| TASK TO COMPLETE |
All that should come back is the lines of the data below from the one containing "pinky tip: (181, 259)" to the one containing "pinky dip: (187, 550)", inclusive, exactly as they stand.

| DATA SHOWN |
▬▬▬

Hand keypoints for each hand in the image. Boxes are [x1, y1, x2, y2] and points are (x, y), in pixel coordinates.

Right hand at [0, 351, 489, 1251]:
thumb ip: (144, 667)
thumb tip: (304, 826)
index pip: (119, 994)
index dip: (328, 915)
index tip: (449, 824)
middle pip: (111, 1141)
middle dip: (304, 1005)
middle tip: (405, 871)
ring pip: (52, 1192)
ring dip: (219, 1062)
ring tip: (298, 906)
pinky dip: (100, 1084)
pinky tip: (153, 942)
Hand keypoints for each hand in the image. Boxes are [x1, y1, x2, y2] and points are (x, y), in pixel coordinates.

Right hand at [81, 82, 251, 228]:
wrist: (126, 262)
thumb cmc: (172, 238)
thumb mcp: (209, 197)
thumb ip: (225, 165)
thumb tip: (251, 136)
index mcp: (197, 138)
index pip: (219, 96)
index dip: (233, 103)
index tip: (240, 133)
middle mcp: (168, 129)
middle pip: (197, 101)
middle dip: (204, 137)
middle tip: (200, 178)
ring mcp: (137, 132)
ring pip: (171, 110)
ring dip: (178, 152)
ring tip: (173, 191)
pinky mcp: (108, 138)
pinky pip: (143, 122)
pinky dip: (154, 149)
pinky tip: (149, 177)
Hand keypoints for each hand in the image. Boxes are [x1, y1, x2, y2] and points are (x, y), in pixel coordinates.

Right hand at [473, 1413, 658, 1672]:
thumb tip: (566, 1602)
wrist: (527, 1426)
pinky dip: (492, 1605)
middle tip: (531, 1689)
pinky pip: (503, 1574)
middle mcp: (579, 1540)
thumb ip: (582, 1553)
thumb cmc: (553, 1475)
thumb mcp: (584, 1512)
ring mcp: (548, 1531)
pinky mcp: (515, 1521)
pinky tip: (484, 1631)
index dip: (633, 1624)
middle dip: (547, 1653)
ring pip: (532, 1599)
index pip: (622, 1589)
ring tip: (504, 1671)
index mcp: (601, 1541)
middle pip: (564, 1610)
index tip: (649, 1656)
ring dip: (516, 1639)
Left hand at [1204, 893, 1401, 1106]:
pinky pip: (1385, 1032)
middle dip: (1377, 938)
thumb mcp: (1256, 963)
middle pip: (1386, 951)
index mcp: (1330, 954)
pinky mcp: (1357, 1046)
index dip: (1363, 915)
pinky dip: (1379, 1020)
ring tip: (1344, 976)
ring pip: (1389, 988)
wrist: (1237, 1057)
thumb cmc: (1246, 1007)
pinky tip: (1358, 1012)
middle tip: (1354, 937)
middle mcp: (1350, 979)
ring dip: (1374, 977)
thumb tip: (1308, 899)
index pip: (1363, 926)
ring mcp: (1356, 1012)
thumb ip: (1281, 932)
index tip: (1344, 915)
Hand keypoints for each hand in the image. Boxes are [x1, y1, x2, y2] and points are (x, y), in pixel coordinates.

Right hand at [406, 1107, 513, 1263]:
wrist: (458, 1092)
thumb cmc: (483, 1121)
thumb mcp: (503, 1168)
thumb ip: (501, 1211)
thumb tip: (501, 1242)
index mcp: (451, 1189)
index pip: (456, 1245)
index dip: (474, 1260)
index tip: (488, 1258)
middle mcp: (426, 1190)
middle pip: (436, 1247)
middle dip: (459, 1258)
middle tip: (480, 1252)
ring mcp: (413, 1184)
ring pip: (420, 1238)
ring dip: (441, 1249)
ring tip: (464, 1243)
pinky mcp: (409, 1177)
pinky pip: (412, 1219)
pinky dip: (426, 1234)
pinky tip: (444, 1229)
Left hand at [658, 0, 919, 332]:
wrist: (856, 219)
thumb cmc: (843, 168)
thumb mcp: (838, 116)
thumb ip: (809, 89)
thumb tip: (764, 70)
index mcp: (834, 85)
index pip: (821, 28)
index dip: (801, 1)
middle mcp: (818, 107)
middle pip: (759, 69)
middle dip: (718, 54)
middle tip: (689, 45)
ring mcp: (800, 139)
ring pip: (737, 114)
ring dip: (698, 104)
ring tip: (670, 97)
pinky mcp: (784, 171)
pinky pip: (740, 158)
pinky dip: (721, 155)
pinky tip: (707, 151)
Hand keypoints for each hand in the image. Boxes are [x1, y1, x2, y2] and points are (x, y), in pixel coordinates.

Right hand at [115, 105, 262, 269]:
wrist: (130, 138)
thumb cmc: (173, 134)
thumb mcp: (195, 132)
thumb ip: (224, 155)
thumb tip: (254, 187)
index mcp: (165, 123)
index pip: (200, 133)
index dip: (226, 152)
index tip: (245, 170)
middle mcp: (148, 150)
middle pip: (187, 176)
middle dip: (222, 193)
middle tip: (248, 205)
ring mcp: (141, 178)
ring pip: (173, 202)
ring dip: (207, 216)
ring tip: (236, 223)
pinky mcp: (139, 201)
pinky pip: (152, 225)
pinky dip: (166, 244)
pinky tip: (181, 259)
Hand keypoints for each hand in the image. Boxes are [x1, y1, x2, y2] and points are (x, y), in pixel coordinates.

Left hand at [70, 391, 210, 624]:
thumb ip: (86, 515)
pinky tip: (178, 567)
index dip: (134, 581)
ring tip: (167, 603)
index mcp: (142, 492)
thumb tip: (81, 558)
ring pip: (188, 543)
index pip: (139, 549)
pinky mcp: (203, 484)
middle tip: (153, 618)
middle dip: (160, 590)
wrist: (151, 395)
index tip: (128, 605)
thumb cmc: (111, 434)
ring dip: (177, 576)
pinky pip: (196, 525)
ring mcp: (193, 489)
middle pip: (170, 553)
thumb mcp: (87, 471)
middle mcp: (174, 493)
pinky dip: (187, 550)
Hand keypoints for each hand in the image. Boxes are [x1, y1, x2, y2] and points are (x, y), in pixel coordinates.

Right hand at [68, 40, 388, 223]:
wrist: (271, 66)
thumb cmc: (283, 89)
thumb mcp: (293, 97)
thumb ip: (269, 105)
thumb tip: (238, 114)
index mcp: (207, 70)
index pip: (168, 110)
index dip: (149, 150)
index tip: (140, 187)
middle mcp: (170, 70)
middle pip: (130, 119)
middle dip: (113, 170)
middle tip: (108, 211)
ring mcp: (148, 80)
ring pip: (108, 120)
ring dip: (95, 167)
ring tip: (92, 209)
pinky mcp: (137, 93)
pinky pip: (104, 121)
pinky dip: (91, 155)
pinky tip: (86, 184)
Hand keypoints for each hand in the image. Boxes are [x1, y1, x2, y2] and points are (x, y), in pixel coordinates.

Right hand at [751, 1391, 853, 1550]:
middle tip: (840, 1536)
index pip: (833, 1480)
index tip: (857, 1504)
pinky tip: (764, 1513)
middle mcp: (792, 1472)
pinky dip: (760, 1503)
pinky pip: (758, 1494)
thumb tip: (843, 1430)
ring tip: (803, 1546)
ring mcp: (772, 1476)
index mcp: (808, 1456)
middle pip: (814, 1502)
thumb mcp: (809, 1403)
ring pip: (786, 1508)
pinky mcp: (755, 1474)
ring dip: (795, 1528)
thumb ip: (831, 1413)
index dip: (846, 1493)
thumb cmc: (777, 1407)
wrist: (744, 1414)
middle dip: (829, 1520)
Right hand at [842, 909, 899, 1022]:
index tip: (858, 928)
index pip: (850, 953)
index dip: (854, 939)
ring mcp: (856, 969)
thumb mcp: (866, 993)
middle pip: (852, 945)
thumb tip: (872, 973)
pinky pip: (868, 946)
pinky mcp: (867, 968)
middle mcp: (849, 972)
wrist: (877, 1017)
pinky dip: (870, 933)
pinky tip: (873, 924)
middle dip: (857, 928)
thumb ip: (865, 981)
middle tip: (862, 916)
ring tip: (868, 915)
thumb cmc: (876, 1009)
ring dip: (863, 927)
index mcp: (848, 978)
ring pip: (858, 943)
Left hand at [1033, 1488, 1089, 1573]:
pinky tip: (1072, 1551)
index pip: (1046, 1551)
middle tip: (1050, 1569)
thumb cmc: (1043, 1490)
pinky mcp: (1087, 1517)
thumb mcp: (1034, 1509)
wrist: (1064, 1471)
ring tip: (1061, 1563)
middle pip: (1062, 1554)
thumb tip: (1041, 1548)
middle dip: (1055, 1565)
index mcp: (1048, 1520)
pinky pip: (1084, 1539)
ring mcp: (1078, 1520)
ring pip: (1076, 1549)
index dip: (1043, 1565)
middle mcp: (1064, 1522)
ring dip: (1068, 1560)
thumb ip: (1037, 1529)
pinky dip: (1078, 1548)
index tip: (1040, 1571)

▬▬▬

| SOLUTION FOR THIS TASK |
pinky tip: (181, 259)
Hand keypoints for each hand in the image. Boxes are [x1, y1, x2, y2] and points are (x, y), in pixel coordinates.

Left hand at [70, 391, 210, 624]:
thumb ip: (86, 515)
pinky tip: (178, 567)
index dip: (134, 581)
ring tip: (167, 603)
index mcp: (142, 492)
thumb tip: (81, 558)
ring pip: (188, 543)
index pip: (139, 549)
pinky mcp: (203, 484)
middle tip: (153, 618)
middle dip: (160, 590)
wrist: (151, 395)
index tip: (128, 605)
thumb cmc: (111, 434)
ring dip: (177, 576)
pinky pip: (196, 525)
ring mcp: (193, 489)
middle pip: (170, 553)
thumb mcp: (87, 471)
middle mcp: (174, 493)
pinky dip: (187, 550)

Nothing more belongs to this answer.